- _Exercise instructions_
When you reach the line containing "WORKOUT AND ANALYZE" in the data below, begin returning lines exactly as written, and stop once the line containing "Aikou Revealed as" has been returned.

- _Supplied entries_
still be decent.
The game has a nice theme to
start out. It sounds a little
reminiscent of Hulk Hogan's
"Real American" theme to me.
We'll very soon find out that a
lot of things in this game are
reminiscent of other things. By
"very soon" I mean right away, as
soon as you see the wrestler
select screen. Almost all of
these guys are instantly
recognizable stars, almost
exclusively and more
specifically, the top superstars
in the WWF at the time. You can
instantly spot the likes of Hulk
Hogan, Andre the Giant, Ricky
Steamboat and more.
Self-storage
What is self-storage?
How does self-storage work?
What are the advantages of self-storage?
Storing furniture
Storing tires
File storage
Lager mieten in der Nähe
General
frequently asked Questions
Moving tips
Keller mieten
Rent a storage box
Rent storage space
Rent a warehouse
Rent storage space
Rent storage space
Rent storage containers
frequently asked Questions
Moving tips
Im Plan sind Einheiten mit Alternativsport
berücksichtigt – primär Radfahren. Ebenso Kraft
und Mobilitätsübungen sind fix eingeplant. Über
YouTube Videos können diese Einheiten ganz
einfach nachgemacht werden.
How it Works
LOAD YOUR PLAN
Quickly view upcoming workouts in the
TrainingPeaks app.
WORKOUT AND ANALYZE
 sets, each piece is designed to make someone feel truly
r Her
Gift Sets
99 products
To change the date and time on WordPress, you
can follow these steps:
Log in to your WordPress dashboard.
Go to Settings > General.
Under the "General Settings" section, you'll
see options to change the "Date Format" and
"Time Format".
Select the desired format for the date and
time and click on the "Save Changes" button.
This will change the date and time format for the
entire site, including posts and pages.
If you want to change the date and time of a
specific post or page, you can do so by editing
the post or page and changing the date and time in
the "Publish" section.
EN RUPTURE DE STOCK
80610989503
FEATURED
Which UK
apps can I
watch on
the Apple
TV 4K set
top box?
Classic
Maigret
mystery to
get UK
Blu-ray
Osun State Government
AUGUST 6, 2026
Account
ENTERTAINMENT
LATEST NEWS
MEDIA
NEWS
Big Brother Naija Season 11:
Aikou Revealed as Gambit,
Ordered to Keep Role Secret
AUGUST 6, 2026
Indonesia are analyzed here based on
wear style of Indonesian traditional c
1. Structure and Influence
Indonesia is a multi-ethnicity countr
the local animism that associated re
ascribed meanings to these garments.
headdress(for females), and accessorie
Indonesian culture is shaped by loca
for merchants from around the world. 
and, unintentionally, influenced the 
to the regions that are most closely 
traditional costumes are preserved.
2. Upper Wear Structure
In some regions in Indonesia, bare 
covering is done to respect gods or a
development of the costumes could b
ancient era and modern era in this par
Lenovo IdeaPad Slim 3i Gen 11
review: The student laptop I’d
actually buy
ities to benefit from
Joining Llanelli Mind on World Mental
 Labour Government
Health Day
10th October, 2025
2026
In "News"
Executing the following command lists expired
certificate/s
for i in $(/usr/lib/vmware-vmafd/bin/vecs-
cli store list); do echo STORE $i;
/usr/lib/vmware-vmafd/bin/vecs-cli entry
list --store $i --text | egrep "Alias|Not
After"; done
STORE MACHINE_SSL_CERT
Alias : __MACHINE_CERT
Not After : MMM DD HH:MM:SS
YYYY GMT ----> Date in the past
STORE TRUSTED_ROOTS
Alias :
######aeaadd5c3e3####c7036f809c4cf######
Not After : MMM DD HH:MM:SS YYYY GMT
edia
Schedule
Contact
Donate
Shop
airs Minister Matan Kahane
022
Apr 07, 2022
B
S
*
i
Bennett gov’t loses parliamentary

- _Your solution_
WORKOUT AND ANALYZE
 sets, each piece is designed to make someone feel truly
r Her
Gift Sets
99 products
To change the date and time on WordPress, you
can follow these steps:
Log in to your WordPress dashboard.
Go to Settings > General.
Under the "General Settings" section, you'll
see options to change the "Date Format" and
"Time Format".
Select the desired format for the date and
time and click on the "Save Changes" button.
This will change the date and time format for the
entire site, including posts and pages.
If you want to change the date and time of a
specific post or page, you can do so by editing
the post or page and changing the date and time in
the "Publish" section.
EN RUPTURE DE STOCK
80610989503
FEATURED
Which UK
apps can I
watch on
the Apple
TV 4K set
top box?
Classic
Maigret
mystery to
get UK
Blu-ray
Osun State Government
AUGUST 6, 2026
Account
ENTERTAINMENT
LATEST NEWS
MEDIA
NEWS
Big Brother Naija Season 11:
Aikou Revealed as Gambit,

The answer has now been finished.